----- RECORDS SUPPLIED -----
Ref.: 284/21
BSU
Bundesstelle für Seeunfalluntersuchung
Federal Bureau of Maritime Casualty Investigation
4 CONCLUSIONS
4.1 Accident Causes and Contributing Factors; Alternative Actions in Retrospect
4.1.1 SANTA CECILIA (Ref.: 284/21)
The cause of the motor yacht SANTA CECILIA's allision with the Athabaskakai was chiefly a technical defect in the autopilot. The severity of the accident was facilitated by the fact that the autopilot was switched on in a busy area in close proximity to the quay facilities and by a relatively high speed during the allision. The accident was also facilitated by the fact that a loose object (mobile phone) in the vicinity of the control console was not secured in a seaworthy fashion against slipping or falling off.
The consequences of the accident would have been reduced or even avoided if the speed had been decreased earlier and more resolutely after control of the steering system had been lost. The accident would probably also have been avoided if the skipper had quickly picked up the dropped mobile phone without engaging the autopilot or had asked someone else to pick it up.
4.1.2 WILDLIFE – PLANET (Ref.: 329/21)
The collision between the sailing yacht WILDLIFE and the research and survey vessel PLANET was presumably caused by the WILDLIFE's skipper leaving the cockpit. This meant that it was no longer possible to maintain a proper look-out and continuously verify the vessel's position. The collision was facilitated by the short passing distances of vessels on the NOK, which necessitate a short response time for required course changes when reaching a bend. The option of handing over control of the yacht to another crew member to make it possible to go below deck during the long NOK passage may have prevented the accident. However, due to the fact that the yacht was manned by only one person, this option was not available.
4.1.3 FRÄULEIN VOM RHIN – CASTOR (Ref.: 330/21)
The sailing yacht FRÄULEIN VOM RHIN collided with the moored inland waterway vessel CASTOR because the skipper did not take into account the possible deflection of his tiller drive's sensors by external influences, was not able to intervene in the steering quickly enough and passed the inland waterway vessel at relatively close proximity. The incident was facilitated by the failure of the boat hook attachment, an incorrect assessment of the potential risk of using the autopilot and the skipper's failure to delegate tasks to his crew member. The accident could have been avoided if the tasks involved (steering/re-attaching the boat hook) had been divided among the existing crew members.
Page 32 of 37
-----
----- RECORDS SUPPLIED -----
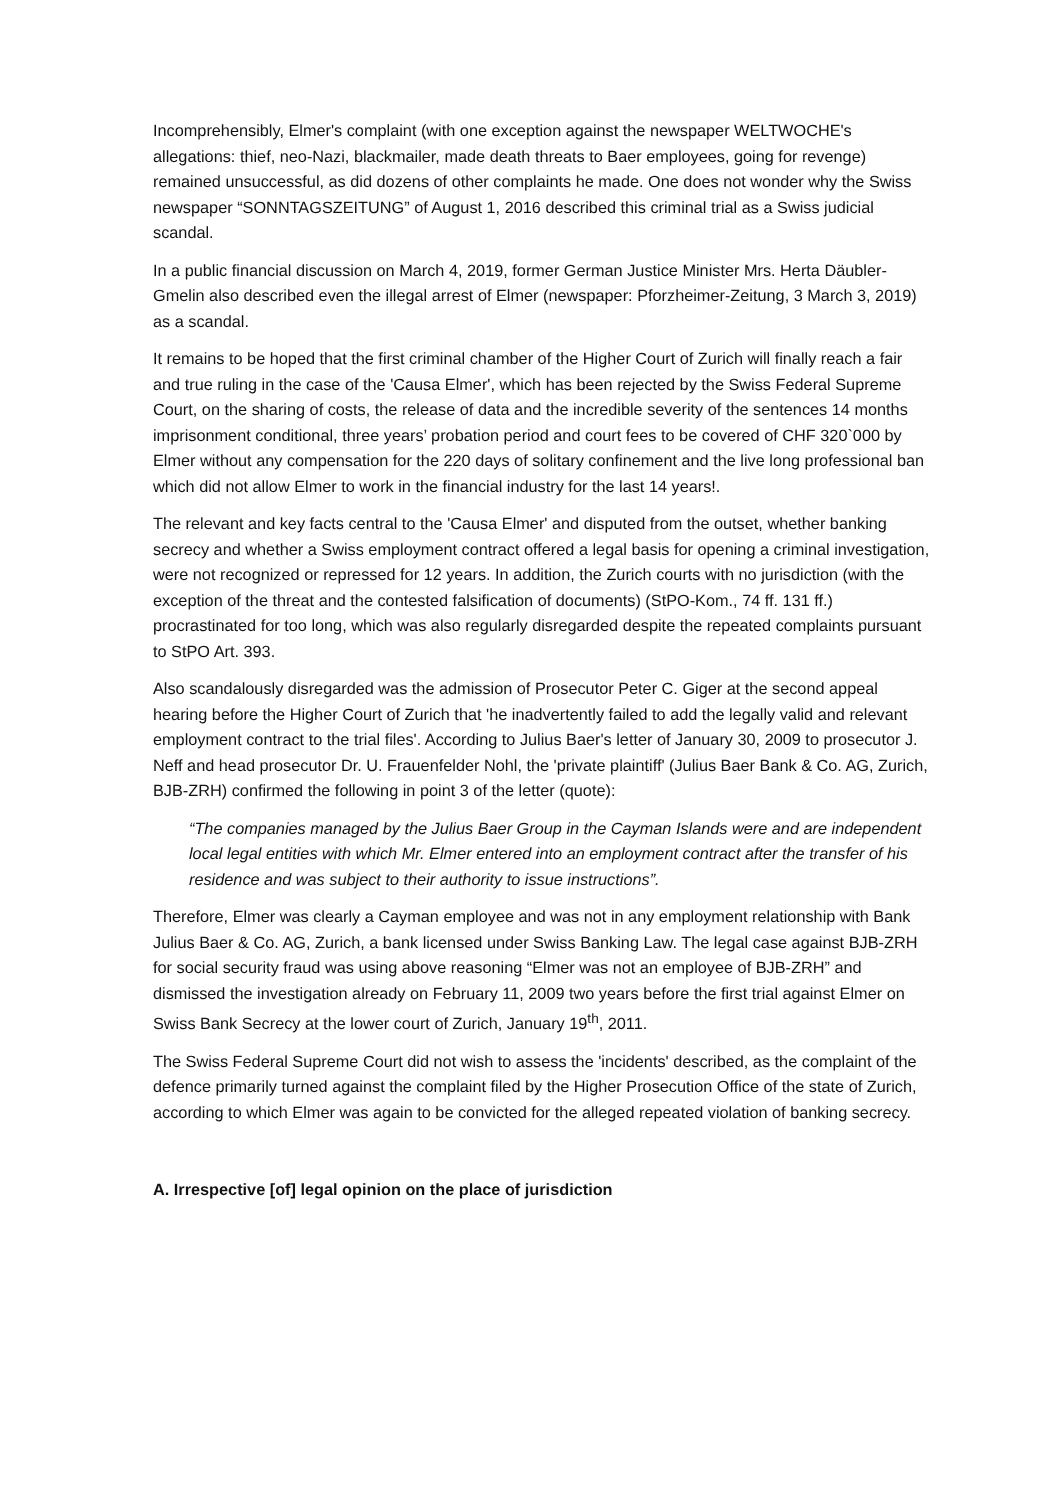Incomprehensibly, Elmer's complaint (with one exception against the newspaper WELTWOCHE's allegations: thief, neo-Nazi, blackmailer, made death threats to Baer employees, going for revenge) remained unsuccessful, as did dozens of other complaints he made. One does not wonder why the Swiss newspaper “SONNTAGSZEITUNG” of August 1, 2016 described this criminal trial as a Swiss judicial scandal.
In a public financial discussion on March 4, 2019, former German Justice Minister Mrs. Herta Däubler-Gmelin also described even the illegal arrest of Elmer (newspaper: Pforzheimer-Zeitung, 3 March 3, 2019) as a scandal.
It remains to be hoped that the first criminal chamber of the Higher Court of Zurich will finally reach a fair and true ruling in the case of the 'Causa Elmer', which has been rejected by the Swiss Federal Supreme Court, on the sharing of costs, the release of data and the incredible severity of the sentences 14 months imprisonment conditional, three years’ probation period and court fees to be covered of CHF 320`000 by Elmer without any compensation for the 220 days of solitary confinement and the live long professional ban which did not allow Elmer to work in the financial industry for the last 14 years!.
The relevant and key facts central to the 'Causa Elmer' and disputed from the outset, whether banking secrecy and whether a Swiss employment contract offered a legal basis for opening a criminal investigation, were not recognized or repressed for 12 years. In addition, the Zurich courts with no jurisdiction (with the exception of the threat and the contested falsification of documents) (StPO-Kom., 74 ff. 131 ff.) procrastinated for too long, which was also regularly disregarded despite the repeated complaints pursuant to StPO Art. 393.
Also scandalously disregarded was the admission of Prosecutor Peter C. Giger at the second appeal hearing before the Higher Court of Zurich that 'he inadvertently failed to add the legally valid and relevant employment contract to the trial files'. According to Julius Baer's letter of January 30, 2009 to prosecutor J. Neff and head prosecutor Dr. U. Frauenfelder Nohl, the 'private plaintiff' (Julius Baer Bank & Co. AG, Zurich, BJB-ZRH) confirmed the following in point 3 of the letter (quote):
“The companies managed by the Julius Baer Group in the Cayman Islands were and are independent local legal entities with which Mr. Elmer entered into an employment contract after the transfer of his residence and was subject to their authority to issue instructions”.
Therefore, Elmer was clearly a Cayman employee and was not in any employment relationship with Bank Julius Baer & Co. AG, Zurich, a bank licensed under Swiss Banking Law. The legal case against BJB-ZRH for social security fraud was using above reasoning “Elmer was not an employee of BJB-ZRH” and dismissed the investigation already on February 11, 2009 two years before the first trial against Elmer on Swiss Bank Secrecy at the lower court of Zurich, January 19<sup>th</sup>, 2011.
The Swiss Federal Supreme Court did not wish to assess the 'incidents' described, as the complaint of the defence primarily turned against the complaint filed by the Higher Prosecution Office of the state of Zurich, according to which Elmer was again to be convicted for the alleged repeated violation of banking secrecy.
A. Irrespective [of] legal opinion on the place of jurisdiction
-----
----- RECORDS SUPPLIED -----
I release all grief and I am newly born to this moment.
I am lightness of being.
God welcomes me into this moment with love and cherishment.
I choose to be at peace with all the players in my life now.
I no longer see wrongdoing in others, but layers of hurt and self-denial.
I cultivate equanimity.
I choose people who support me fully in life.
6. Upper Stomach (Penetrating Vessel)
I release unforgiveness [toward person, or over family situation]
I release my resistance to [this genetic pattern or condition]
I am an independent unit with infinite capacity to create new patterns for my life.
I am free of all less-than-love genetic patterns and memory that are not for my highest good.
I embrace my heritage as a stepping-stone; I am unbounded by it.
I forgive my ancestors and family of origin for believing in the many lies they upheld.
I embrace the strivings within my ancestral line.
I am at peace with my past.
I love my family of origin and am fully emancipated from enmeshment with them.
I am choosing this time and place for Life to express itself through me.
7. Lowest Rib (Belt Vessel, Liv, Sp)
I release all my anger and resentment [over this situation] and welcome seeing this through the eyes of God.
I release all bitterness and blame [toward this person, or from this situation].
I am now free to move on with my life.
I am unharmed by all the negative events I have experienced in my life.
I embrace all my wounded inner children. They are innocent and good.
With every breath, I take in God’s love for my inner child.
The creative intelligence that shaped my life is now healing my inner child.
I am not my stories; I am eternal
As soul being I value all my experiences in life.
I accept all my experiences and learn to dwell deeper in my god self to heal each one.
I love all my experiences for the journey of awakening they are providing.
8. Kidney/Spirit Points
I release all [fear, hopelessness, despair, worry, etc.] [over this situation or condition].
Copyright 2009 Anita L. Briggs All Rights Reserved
-----
# WORK INSTRUCTIONS
Where in the records above does the word "genetic" appear? Copy each line that holds it.

# EXERCISE RESPONSE
I release my resistance to [this genetic pattern or condition]
I am free of all less-than-love genetic patterns and memory that are not for my highest good.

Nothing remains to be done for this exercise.